My institution is likely getting a focused ultrasound machine soon and we'll be doing trials with it much like the Toronto guys. We're also doing some fascinating work on nanoparticles for both BBB disruption and drug delivery. Couple this with all the new virus and vaccine research against glioblastoma, I think this coming decade we may actually be able to make real improvements in glioblastoma survival!

daolso1 karma

Thanks for doing this. What kind of research do you do? Do you think an MD/PhD student interested in maintaining an active basic/translational lab should even consider neurosurgery as a specialty?

I have no aversion to hard work, I love neuroscience, and I want to be a surgeon, but I also want to continue research in tissue engineering and stem cell biology for the rest of my career. Do you think it is possible to do 50/50 research/neurosurgery (less? more?) at an academic institution? What is the minimum hours/week you would need to maintain your skills? What if you sub-specialize (into something like spine or neuro-oncology)?

KosstAmojan1 karma

Thats a great question. I do research on improving chemotherepeutic delivery to penetrate brain tumors to better target the cancer stem cell niche. It involves tiny surgeries on mice and some cell culture work. I'm not the biggest fan of basic/translational work and I much prefer clinical research - I'm also a co-investigator for a number of glioblastoma clinical trials.

I do think its possible to maintain a 50/50 research based practice. There are plenty of academic neurosurgeons who do so. Its all at academic institutions and you have to find the right place for you. I think the minimum hours per/wk to maintain your skills is indivualized so I dont know. I say you'd need to spend at least 2-3 days in the OR/Seeing patients.

Remember, by the time you're a practicing neurosurgeon, you're likely going to be running the lab not running gels. You'll have students and post-docs and likely even a PI working with you to do the daily lab work while you're busy raising funding, supervising and mentoring the labworkers, and managing the lab. You'd likely subspecialize into whatever field your research is in.

winters_own1 karma

Have you ever seen rare spinal abnormalities like diastematomyelia? If so what are some long term complications even for high functioning patients?

KosstAmojan1 karma

Yes. Some patients may have lingering neurologic issues - which can be serious - like bowel or bladder issues. Other patients with long untreated diastematomyelia may have scoliosis which may also require surgery.

[deleted]1 karma


KosstAmojan1 karma

Like most of life, the answer is more nuanced - I'm liberal on many issues and conservative on others.
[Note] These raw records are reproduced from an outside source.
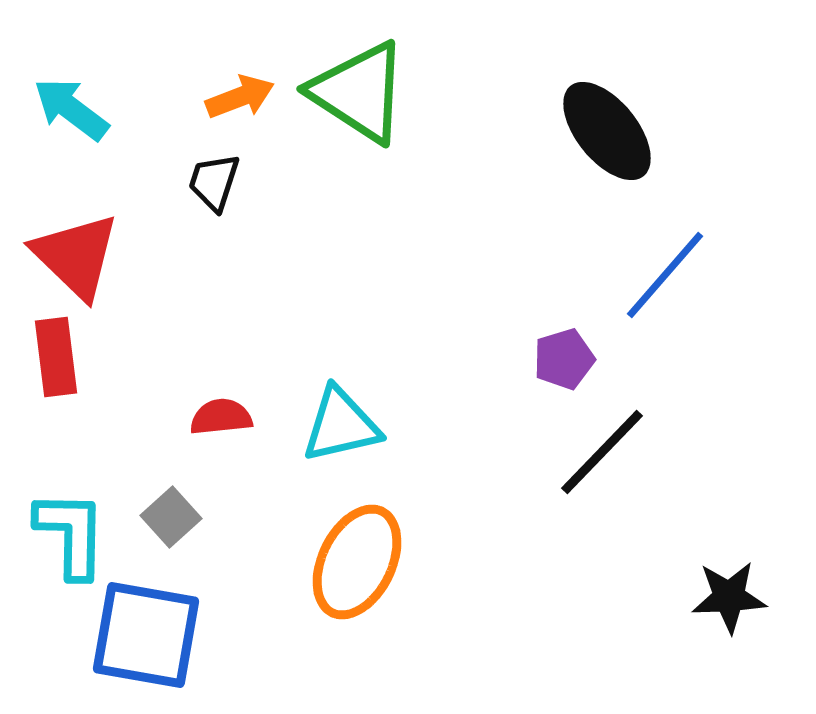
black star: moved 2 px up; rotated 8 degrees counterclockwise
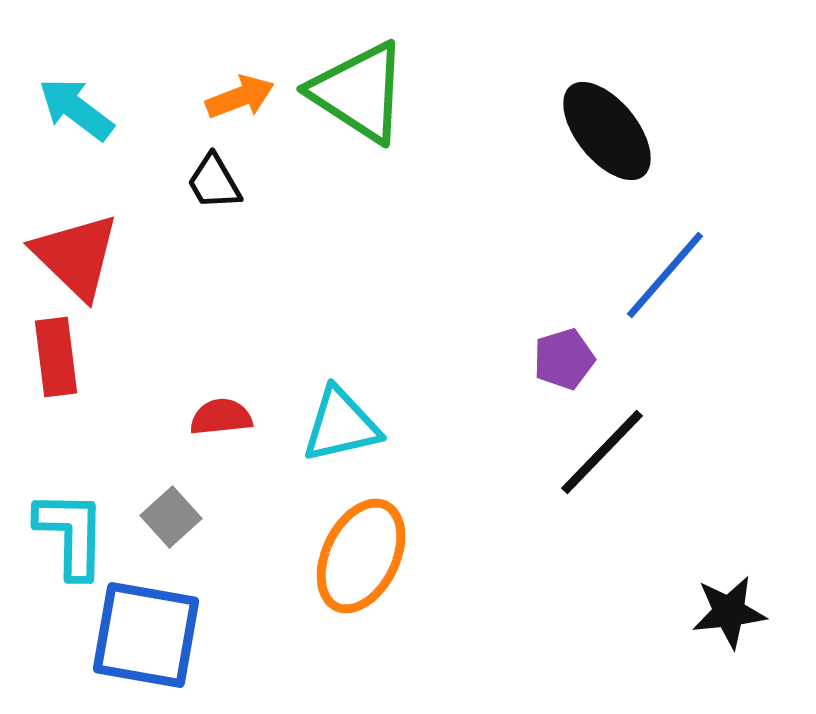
cyan arrow: moved 5 px right
black trapezoid: rotated 48 degrees counterclockwise
orange ellipse: moved 4 px right, 6 px up
black star: moved 15 px down; rotated 4 degrees counterclockwise
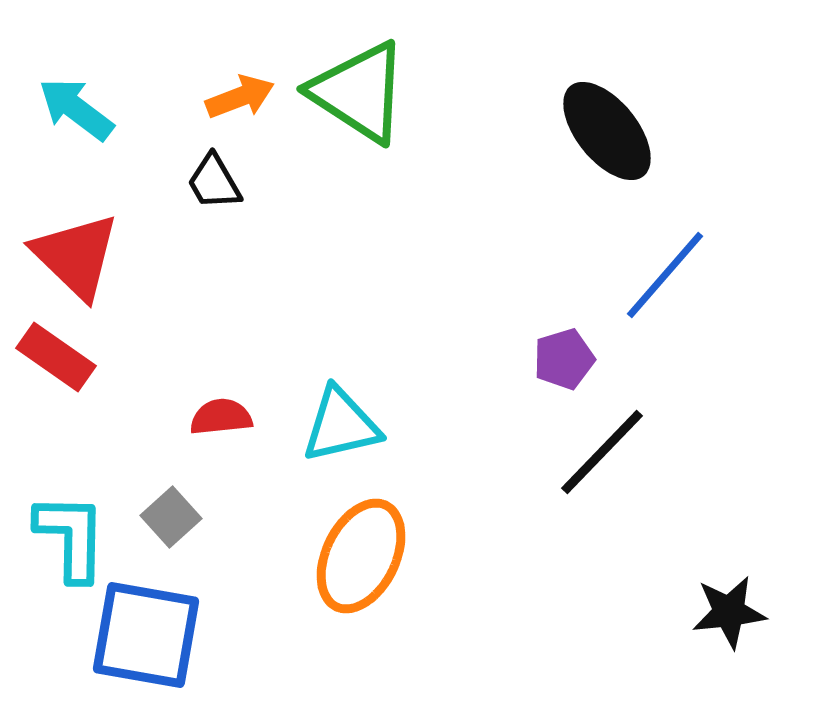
red rectangle: rotated 48 degrees counterclockwise
cyan L-shape: moved 3 px down
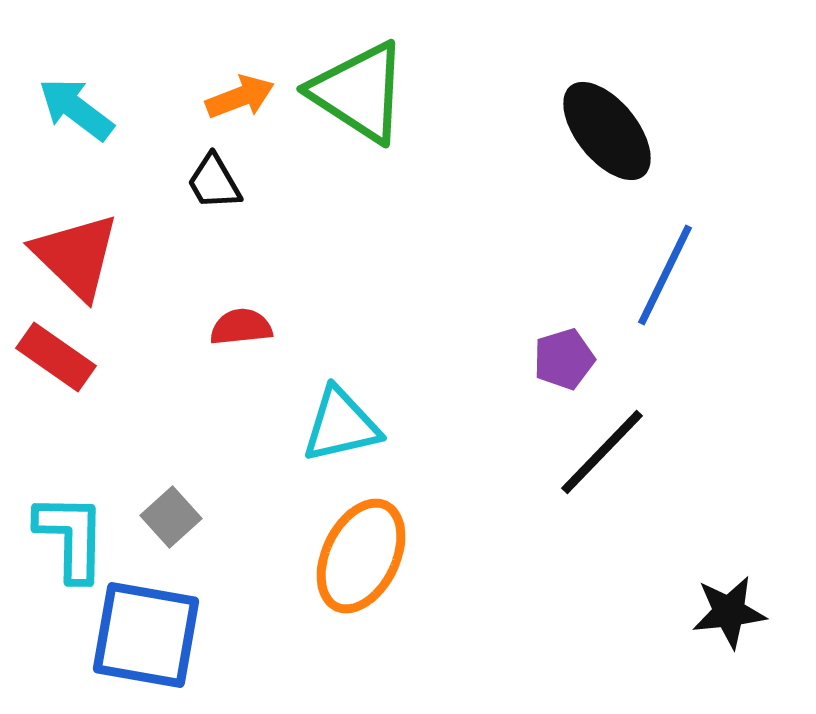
blue line: rotated 15 degrees counterclockwise
red semicircle: moved 20 px right, 90 px up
Dookiestain_LaFlair1 karma

What kind of damage has Ben Carson done to your profession? Do you think too many under qualified blacks are admitted to medical school because of affirmative action?

KosstAmojan7 karma

You tell me, do you think less of neurosurgeons because of Ben Carson? I'm really just joking, no one's not going to a neurosurgeon because of Ben Carson. But it does tarnish the image of the all-knowing, hyper competent neurosurgeon though; which obviously is not a reality.
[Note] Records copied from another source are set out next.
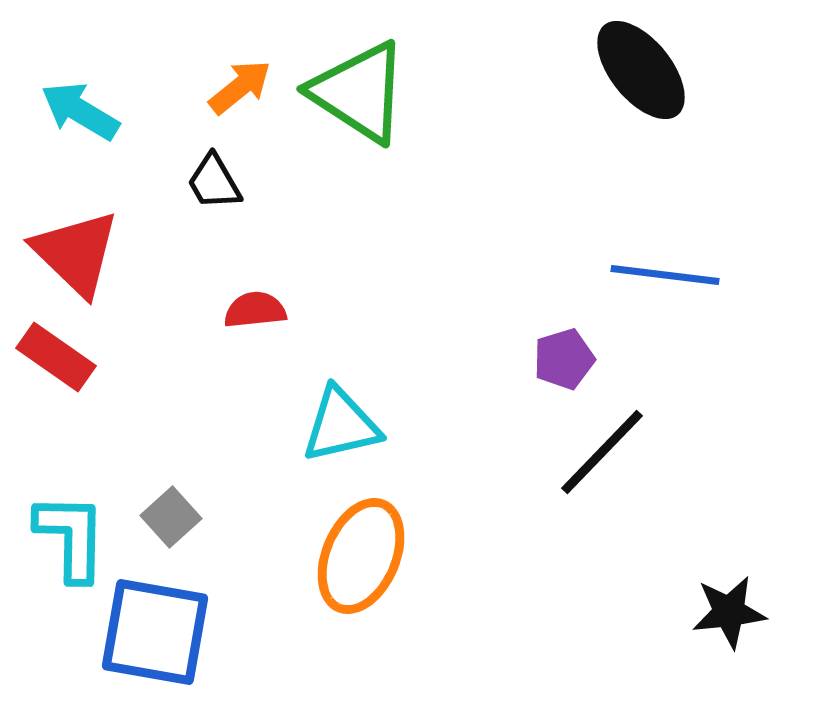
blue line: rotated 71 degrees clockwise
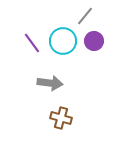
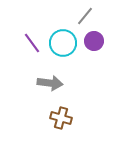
cyan circle: moved 2 px down
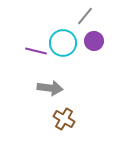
purple line: moved 4 px right, 8 px down; rotated 40 degrees counterclockwise
gray arrow: moved 5 px down
brown cross: moved 3 px right, 1 px down; rotated 15 degrees clockwise
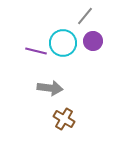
purple circle: moved 1 px left
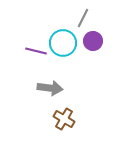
gray line: moved 2 px left, 2 px down; rotated 12 degrees counterclockwise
You ask a really loaded second question. Some of the most ridiculously intelligent and gifted physicians and neurosurgeons I've met have been black. I think affirmative action policies are an easy way out that many colleges and grad schools take because it takes a huge amount of effort to truly critically look at every applicant and consider their merits and life stories. You can't interview everyone in-depth, and so they use this as an easier means of capturing people who could potentially develop into superstars but may go overlooked. I don't necessarily agree with it though, because it leaves too many qualified applicants out and I've seen under-qualified people who made it in flame out. I don't have a good alternative though.

3rdgenerationMD1 karma

Have you ever witnessed a hemispherectomy?

KosstAmojan1 karma

I've performed one. They just dont happen to be very common at my institution.